Similarly, a key aspect of the path to the Holocaust was the relentless dehumanization of Jews (Stannard, 1998, pp. 182–183). As Germans with Jewish ancestry were increasingly seen as Jews above all else, they came to be seen as less than fully German, and ultimately as less than fully human, part of a nonhuman mass of Jews. For Hitler, Jews were anti-human. Weitz (2003) provides a concise summary of the biological metaphors of Hitler’s Mein Kampf: “Jews were the maggots feeding on a rotting corpse, the parasites that had to be surgically removed, the sexual predators preying on German women, a spider that sucks people’s blood, a plague worse than the Black Death, the sponger who spreads like a noxious bacillus and then kills his host” (p. 106). Franz Stangl, in contrast, did not share Hitler’s animosity toward Jews, but Stangl’s blander dehumanizations were sufficient to enable him to serve as commandant of the death camp Treblinka (Moshman, 2005b; Sereny, 1983). To him the Jews were more like “cattle,” a mindless herd, making its way toward the slaughterhouse where it would be transformed into “a mass of rotting flesh” that “had nothing to do with humanity.” The Jews were “cargo” to be transported and their bodies were “garbage” to be disposed of. “I rarely saw them as individuals,” he explained. “It was always a huge mass.” (Sereny, 1983, p. 201)

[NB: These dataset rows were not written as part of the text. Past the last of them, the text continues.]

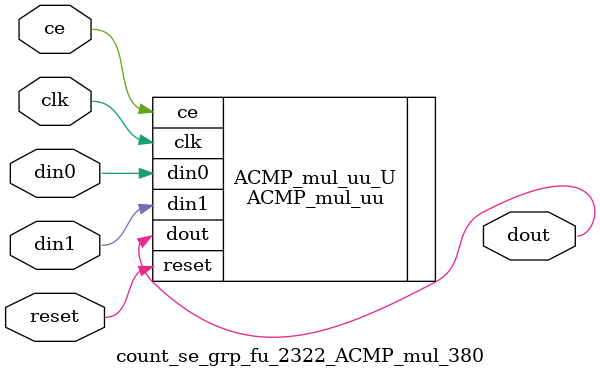
<source format=v>

`timescale 1 ns / 1 ps
module count_se_grp_fu_2322_ACMP_mul_380(
    clk,
    reset,
    ce,
    din0,
    din1,
    dout);

parameter ID = 32'd1;
parameter NUM_STAGE = 32'd1;
parameter din0_WIDTH = 32'd1;
parameter din1_WIDTH = 32'd1;
parameter dout_WIDTH = 32'd1;
input clk;
input reset;
input ce;
input[din0_WIDTH - 1:0] din0;
input[din1_WIDTH - 1:0] din1;
output[dout_WIDTH - 1:0] dout;



ACMP_mul_uu #(
.ID( ID ),
.NUM_STAGE( 3 ),
.din0_WIDTH( din0_WIDTH ),
.din1_WIDTH( din1_WIDTH ),
.dout_WIDTH( dout_WIDTH ))
ACMP_mul_uu_U(
    .clk( clk ),
    .reset( reset ),
    .ce( ce ),
    .din0( din0 ),
    .din1( din1 ),
    .dout( dout ));

endmodule

</source>
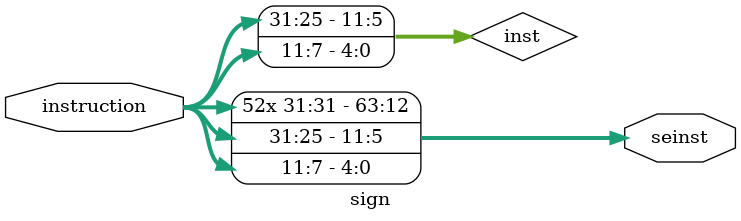
<source format=v>
module sign(
input[31:0] instruction,
output[63:0] seinst
);

wire[11:0] inst;

assign inst = {instruction[31:25],instruction[11:7]};
assign seinst = {{52{instruction[31]}}, inst};

endmodule
</source>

This brings us right back to the Fox News analogy of the Honduran refugee masses hoping to be saved by coming to the United States as a dirty, smelly, dark, oil slick approaching our white beaches. A danger that clearly must be warded off at all costs. This is first rate racist propaganda. Goebbels would be jealous.

In many racist memes, the people to be dehumanized are called some other animal, like a monkey, rat, or cockroach, in Kilmeade's metaphor, the Honduran refugees aren't even considered animals, not even the distressed oil-soaked birds above. They are likened to the oil.

Its hard to imagine a more racist projection. Its easy to see how it supports the psychology of genocide. A billionaire's corporation is promoting this in the United States today for a reason.